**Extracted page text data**
========
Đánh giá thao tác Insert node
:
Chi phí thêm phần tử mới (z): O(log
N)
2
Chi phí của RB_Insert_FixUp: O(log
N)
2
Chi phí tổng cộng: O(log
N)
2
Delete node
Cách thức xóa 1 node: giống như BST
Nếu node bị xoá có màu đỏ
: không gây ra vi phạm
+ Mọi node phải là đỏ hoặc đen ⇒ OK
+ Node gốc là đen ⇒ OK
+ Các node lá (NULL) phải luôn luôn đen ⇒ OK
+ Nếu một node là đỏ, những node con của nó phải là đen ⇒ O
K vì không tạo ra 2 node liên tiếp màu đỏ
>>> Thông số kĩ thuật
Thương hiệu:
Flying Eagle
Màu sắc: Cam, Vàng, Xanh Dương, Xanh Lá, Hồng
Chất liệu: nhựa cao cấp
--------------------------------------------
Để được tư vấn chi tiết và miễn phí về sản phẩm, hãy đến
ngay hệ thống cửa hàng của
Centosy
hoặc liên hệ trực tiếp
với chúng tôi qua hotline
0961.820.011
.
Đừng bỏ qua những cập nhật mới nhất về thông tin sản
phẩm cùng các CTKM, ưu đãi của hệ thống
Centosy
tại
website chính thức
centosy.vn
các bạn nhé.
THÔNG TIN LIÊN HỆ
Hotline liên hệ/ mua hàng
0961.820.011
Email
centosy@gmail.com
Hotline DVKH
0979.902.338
========
**What the task asks**
Render the listing above as a Markdown table with the columns "No." and "Line", giving each non-blank line its own row numbered in order.

**Solution below**
| No. | Line |
|---|---|
| 1 | Đánh giá thao tác Insert node |
| 2 | : |
| 3 | Chi phí thêm phần tử mới (z): O(log |
| 4 | N) |
| 5 | 2 |
| 6 | Chi phí của RB_Insert_FixUp: O(log |
| 7 | N) |
| 8 | 2 |
| 9 | Chi phí tổng cộng: O(log |
| 10 | N) |
| 11 | 2 |
| 12 | Delete node |
| 13 | Cách thức xóa 1 node: giống như BST |
| 14 | Nếu node bị xoá có màu đỏ |
| 15 | : không gây ra vi phạm |
| 16 | + Mọi node phải là đỏ hoặc đen ⇒ OK |
| 17 | + Node gốc là đen ⇒ OK |
| 18 | + Các node lá (NULL) phải luôn luôn đen ⇒ OK |
| 19 | + Nếu một node là đỏ, những node con của nó phải là đen ⇒ O |
| 20 | K vì không tạo ra 2 node liên tiếp màu đỏ |
| 21 | >>> Thông số kĩ thuật |
| 22 | Thương hiệu: |
| 23 | Flying Eagle |
| 24 | Màu sắc: Cam, Vàng, Xanh Dương, Xanh Lá, Hồng |
| 25 | Chất liệu: nhựa cao cấp |
| 26 | -------------------------------------------- |
| 27 | Để được tư vấn chi tiết và miễn phí về sản phẩm, hãy đến |
| 28 | ngay hệ thống cửa hàng của |
| 29 | Centosy |
| 30 | hoặc liên hệ trực tiếp |
| 31 | với chúng tôi qua hotline |
| 32 | 0961.820.011 |
| 33 | . |
| 34 | Đừng bỏ qua những cập nhật mới nhất về thông tin sản |
| 35 | phẩm cùng các CTKM, ưu đãi của hệ thống |
| 36 | Centosy |
| 37 | tại |
| 38 | website chính thức |
| 39 | centosy.vn |
| 40 | các bạn nhé. |
| 41 | THÔNG TIN LIÊN HỆ |
| 42 | Hotline liên hệ/ mua hàng |
| 43 | 0961.820.011 |
| 44 | Email |
| 45 | centosy@gmail.com |
| 46 | Hotline DVKH |
| 47 | 0979.902.338 |